Антон Ковалев с детства хотел стать нейрохирургом. Чем-то его привлекала эта невероятно сложная профессия. Друзья и родители в один голос отговаривали его поступать в медицинский университет, но он принял решение и не отступался от него. Со школы у него была ярко выраженная склонность к иностранным языкам. В детстве с родителями они прожили несколько лет в Польше, когда отца перевели туда по делам фирмы, в которой он работал. Отец его превосходно разговаривал на английском, и в его работе на зарубежную фирму иных знаний не требовалось. Мать отказывалась учить польский и, посещая магазины, говорила на русском, благо в дружественной славянской стране русский язык был в ходу. А вот маленький Антон уже через месяц мог более или менее сносно говорить с поляками на их родном языке, а уже через два месяца практически свободно общался со своими польскими ровесниками. Не зря, видимо, по мнению лингвистов, мозг ребенка гораздо больше предрасположен к восприятию иностранных языков, нежели у взрослого человека. Уже через полгода, не зная грамматической структуры языка (благо, она не сильно отличалась от родной) Антон ничем не выделялся среди своих сверстников в Польше. И в школе его успеваемость была на том же уровне, как если бы он жил по-прежнему в России.

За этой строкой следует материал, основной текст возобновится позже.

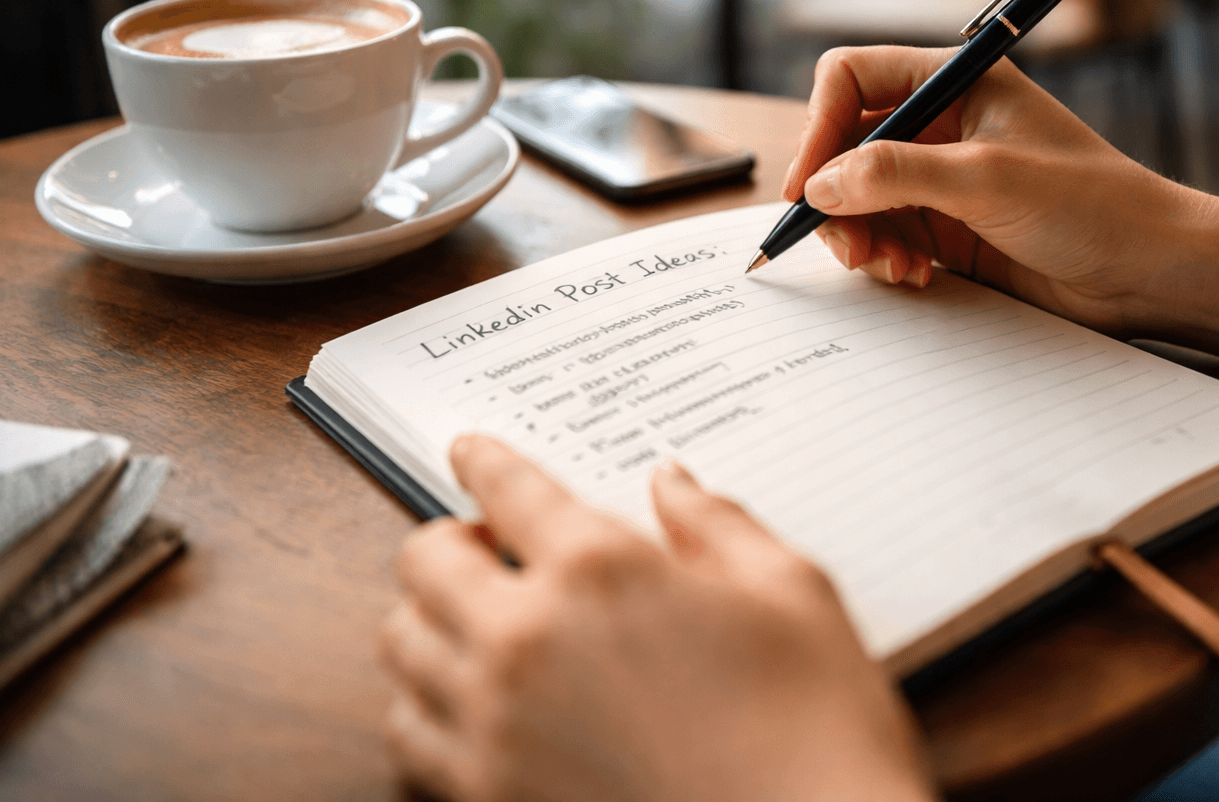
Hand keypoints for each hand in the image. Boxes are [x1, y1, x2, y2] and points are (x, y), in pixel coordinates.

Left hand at [378, 435, 935, 801]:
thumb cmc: (816, 729)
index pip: (508, 488)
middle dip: (451, 540)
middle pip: (424, 560)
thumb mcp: (794, 594)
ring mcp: (495, 727)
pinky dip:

Они прожили в Польше четыре с половиной года. За это время его отец серьезно поднялся по службе и вернулся с семьей в Россию, став в своем городе главой филиала все той же компании. Антон еще наведывался несколько раз в страну, где прошли несколько лет его детской жизни, но потом вынужден был сосредоточиться на учебе. Делая серьезные успехи в «разгрызании» гранита науки, он особо выделялся в успеваемости по иностранным языкам, практически постоянно общаясь с отцом исключительно по-английски, что безмерно умиляло Петра Романовича. Семейная идиллия длилась до того момента, пока Антон не сказал родителям, что собирается поступать в медицинский. Скандала не было, но он изрядно наслушался от «старшего поколения» нотаций, посвященных тому, насколько сложный путь в жизни он выбирает. Отец его сразу спросил, не легче ли развиваться в том направлении, которое удается ему проще всего. Он имел в виду, естественно, иностранные языки. В-ответ Антон молча удалился в свою комнату, а когда родители уже решили, что он просто решил их проигнорировать, он вошел и так же молча протянул отцу дневник, открытый на последней странице, где выставлялись четвертные отметки. Это было за два года до окончания школы. Петр Романович посмотрел на результаты учебной деятельности сына, закрыл дневник, вернул ему его с улыбкой и больше в семье к вопросу о будущем Антона не возвращались. Отец убедился, что химия и биология у его сына на том же уровне, что и предметы, в которых он, как принято было считать, показывает наилучшую успеваемость. Потому сыну был дан полный карт-бланш на выбор своей дальнейшей специальности. Когда мать в тот вечер попробовала что-то высказать, отец мягко ее остановил, а затем ночью в постели ей рассказал о текущих результатах сына и сказал, что гордится им. Он никогда не хвалил Антона в лицо. Во-первых, считал, что это расхолаживает, и он может его перехвалить, а во-вторых, он был слишком занятым человеком, поднимаясь все выше и выше по карьерной лестнице, и не мог регулярно участвовать в семейной жизни. Антон все прекрасно понимал и не затаивал обиду на отца.
Спустя несколько лет, окончив школу, Ковалев-младший, как иногда с некоторой долей юмора в голосе, называл его отец, с блеском сдал вступительные экзамены в университет. Впоследствии по университету даже ходила байка о том, что сам декан факультета нейрохирургии присутствовал на последнем экзамене, наслушавшись об остальных его результатах. А после экзамена он поднялся из-за стола, за которым сидели экзаменаторы, подошел к Антону, крепко пожал ему руку и вышел из аудитории.